Start of Recorded information

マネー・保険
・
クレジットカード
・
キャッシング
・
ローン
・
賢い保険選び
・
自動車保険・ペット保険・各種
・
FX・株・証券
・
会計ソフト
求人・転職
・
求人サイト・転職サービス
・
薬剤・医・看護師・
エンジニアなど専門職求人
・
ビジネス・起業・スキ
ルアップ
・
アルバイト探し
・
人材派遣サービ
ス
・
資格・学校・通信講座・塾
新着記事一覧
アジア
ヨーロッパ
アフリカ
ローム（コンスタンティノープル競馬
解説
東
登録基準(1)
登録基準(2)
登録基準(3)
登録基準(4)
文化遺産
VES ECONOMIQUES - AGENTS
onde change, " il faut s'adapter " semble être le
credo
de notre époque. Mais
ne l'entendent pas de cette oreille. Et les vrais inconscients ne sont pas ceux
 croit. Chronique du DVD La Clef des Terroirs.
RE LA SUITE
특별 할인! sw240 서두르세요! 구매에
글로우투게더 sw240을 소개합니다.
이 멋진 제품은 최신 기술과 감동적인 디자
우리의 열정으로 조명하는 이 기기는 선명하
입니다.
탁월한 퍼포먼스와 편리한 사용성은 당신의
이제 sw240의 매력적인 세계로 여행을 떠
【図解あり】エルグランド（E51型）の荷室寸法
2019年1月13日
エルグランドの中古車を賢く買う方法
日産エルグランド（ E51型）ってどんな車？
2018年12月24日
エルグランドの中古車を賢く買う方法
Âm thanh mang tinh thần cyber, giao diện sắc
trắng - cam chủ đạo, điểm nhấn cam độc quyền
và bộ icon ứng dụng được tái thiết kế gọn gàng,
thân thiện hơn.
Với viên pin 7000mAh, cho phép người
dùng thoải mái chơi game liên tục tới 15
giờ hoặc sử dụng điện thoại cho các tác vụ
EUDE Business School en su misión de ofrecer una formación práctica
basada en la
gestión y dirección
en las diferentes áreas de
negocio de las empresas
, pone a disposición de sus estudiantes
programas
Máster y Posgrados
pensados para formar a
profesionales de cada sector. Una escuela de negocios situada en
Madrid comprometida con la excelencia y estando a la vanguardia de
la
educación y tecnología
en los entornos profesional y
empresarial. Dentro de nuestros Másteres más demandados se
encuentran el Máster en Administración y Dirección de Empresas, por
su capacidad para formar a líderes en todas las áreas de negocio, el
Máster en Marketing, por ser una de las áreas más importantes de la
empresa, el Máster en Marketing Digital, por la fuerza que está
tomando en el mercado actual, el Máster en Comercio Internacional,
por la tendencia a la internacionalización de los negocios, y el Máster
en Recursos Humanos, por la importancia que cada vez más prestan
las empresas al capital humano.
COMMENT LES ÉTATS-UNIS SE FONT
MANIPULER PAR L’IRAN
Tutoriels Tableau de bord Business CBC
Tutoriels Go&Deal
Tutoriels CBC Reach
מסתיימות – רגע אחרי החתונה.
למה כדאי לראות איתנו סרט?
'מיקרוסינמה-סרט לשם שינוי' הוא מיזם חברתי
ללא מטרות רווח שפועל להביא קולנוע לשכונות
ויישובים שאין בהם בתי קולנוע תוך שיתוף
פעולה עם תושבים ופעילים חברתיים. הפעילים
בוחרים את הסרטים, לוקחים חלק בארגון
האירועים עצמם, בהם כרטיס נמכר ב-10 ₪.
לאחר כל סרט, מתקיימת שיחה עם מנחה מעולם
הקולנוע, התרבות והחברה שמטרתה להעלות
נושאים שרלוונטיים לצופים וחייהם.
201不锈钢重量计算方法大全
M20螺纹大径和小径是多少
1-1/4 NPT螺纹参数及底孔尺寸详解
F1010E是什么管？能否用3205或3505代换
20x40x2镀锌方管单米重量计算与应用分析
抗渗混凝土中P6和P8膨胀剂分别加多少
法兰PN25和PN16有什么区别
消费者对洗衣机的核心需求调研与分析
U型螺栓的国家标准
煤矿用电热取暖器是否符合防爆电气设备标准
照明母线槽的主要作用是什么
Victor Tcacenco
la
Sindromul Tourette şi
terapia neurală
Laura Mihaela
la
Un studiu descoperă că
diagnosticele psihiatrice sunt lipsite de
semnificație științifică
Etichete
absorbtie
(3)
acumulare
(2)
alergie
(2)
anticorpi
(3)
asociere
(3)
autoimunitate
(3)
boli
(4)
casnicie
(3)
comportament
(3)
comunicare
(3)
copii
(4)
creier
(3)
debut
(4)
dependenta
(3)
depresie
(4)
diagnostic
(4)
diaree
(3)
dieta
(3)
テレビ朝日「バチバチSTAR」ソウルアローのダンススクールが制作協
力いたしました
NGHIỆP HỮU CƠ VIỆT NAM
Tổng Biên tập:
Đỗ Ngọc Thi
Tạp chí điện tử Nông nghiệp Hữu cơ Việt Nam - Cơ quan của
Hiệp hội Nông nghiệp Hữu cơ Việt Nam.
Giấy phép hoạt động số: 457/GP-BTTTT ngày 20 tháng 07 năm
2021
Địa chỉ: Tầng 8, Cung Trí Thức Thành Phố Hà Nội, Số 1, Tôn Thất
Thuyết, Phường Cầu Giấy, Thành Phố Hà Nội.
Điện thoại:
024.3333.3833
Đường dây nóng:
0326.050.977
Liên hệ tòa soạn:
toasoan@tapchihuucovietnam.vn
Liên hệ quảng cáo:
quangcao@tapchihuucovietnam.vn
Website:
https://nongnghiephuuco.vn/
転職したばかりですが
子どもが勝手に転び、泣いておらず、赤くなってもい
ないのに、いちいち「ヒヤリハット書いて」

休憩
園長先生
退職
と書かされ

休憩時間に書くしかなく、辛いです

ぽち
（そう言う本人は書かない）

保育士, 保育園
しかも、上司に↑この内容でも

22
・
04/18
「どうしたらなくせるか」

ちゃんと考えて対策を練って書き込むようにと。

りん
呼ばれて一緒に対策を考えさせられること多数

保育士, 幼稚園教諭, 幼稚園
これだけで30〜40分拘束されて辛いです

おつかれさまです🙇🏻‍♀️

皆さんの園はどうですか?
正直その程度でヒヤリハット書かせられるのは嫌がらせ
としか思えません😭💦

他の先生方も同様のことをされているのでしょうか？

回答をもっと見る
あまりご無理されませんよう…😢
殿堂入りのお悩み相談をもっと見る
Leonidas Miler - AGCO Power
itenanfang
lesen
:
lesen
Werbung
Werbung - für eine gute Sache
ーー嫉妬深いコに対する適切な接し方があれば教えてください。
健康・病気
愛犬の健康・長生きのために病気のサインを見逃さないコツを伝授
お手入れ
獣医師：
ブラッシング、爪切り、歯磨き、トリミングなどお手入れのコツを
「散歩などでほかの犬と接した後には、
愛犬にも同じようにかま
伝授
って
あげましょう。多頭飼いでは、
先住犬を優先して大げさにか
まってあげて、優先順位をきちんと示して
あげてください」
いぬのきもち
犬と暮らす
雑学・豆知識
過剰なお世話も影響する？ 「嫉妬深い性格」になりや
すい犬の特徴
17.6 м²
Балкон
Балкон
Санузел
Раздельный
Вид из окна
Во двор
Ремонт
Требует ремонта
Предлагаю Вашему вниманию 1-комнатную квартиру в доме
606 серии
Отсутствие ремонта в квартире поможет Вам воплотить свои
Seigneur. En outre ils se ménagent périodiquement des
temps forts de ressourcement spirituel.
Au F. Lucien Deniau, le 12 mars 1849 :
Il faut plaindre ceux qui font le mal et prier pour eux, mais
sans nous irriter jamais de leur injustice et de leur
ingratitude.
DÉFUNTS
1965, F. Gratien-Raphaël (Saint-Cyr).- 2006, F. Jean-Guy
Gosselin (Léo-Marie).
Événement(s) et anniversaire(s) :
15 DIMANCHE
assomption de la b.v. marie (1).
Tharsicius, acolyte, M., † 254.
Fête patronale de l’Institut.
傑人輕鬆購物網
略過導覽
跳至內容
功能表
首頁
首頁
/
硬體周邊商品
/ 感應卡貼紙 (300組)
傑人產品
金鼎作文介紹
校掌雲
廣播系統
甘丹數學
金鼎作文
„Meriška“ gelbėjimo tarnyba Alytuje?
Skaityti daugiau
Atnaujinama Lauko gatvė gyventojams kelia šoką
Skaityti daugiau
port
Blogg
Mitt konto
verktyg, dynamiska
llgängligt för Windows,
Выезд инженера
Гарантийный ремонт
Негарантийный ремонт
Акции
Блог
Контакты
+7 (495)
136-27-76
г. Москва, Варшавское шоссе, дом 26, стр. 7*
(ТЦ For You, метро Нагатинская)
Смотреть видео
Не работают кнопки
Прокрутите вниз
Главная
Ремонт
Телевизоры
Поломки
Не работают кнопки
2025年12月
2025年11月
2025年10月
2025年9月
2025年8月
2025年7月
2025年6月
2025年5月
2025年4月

End of Recorded information

## [Assignment]
Rewrite the data from the line containing "おつかれさまです🙇🏻‍♀️" up to and including the line containing "他の先生方も同様のことをされているのでしょうか？" as a numbered list, omitting blank lines.

## [Expected output]
1. おつかれさまです🙇🏻‍♀️
2. 皆さんの園はどうですか?
3. 正直その程度でヒヤリハット書かせられるのは嫌がらせ
4. としか思えません😭💦
5. 他の先生方も同様のことをされているのでしょうか？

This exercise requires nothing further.